CHICAGO — Cook County State’s Attorney Kim Foxx has dropped her opposition to parole for a man convicted of killing a police officer and shooting another during a traffic stop in the late 1960s, according to reports. Chicago’s top prosecutor reversed course a day before Joseph Hurst, 77, will go before the Illinois Prisoner Review Board on Thursday.
Hurst was convicted of killing a city police officer in 1967 and originally sentenced to death in the electric chair. After the U.S. Supreme Court halted capital punishment in 1972, he received a new sentence of 100 to 300 years in prison.
Foxx did not immediately explain her reversal. In a statement to the Chicago Sun-Times, she said her office’s “lack of opposition should not be construed as a show of support but rather the office’s position that we would no longer actively object.”
Foxx has taken this position even though she notes that Officer Herman Stallworth’s family strongly opposes parole.
Stallworth, 37, was a Navy veteran and eight-year member of the Chicago Police Department when he was gunned down in the line of duty on May 23, 1967, according to the Chicago Police Memorial Foundation. He had a wife and four children.

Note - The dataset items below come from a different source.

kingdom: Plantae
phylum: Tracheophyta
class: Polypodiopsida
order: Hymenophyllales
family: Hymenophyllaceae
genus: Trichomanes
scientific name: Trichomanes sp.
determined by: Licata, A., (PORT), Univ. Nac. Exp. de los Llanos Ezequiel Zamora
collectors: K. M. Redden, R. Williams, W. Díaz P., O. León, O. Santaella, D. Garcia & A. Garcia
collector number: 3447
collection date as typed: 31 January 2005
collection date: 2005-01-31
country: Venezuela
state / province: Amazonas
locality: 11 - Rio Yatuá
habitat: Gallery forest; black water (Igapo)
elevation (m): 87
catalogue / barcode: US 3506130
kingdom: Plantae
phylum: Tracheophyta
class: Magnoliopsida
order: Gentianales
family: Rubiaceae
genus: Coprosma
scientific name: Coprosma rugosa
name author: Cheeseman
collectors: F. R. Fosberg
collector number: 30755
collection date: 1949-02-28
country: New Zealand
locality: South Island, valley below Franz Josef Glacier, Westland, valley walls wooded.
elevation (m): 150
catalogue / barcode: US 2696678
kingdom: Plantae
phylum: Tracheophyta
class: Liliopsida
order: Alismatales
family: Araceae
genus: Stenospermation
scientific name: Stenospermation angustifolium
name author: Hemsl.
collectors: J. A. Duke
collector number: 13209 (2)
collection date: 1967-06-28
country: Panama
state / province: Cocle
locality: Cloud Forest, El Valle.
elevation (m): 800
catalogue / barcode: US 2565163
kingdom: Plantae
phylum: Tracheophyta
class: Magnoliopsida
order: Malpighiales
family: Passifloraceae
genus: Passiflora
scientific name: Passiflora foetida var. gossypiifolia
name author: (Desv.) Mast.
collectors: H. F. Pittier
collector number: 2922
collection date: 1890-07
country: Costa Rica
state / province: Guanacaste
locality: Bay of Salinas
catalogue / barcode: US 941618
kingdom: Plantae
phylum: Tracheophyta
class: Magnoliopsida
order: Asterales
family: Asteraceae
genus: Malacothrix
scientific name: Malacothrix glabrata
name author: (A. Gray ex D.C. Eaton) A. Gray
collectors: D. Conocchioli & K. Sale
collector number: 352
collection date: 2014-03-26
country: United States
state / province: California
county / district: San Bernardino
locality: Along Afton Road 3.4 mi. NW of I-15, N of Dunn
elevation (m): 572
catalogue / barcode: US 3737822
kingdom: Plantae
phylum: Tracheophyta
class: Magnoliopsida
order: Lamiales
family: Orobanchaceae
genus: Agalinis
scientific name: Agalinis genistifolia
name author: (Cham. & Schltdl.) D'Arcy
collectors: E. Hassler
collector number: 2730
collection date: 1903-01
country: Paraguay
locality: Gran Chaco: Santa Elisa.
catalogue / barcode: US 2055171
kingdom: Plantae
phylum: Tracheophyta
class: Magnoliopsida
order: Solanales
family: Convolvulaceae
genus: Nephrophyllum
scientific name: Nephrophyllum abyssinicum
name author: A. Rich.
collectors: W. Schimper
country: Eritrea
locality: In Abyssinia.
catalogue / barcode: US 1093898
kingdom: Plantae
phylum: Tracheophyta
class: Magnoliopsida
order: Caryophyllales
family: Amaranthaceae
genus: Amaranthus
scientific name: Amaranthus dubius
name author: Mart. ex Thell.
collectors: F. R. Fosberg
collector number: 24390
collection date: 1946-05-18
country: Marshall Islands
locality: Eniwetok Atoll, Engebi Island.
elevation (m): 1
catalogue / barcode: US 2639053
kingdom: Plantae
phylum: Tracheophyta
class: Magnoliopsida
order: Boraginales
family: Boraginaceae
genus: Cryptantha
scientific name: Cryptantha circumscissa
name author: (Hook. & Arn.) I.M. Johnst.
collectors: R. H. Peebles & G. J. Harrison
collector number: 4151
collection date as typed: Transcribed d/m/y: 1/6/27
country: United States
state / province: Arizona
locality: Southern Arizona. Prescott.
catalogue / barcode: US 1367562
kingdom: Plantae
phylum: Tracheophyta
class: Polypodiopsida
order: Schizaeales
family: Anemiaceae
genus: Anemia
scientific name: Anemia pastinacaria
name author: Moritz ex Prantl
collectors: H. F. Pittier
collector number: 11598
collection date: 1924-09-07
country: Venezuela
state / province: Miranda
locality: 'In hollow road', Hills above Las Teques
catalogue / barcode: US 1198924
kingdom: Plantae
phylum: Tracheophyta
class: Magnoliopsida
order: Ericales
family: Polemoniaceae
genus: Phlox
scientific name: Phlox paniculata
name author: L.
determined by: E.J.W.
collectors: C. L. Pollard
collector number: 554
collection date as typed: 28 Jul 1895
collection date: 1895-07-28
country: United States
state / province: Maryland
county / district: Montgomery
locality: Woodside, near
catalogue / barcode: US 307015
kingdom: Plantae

Patrolman Herman Stallworth (CPDMemorial.org)
Stallworth and his partner, Officer Eugene Ervin, had stopped Hurst, then 24, on Cottage Grove Avenue. When Ervin returned to the patrol vehicle to call in the plates, Hurst shot Stallworth multiple times in the torso.
Hurst then shot and severely wounded Ervin, who called for backup, received treatment and eventually recovered, according to the Foundation.
Hurst reportedly tried to flee and continued to fire as backup officers arrived until he ran out of bullets. Then he surrendered. At the time of the murder, he was on probation for a prior robberies.
According to Fox News, Hurst’s parole is the second of a convicted cop killer the State’s Attorney has dropped her opposition to since a wave of anti-police protests across the country over the summer.
Foxx is no stranger to controversy. In one of her more public gaffes, she was criticized by the special prosecutor tasked with probing her handling of the Jussie Smollett investigation, Law Officer reported.
In a statement at the conclusion of his investigation last summer, special prosecutor Dan Webb sharply criticized the handling of the Smollett case by Foxx and her assistant prosecutors, saying their handling was marked by disarray and misleading statements.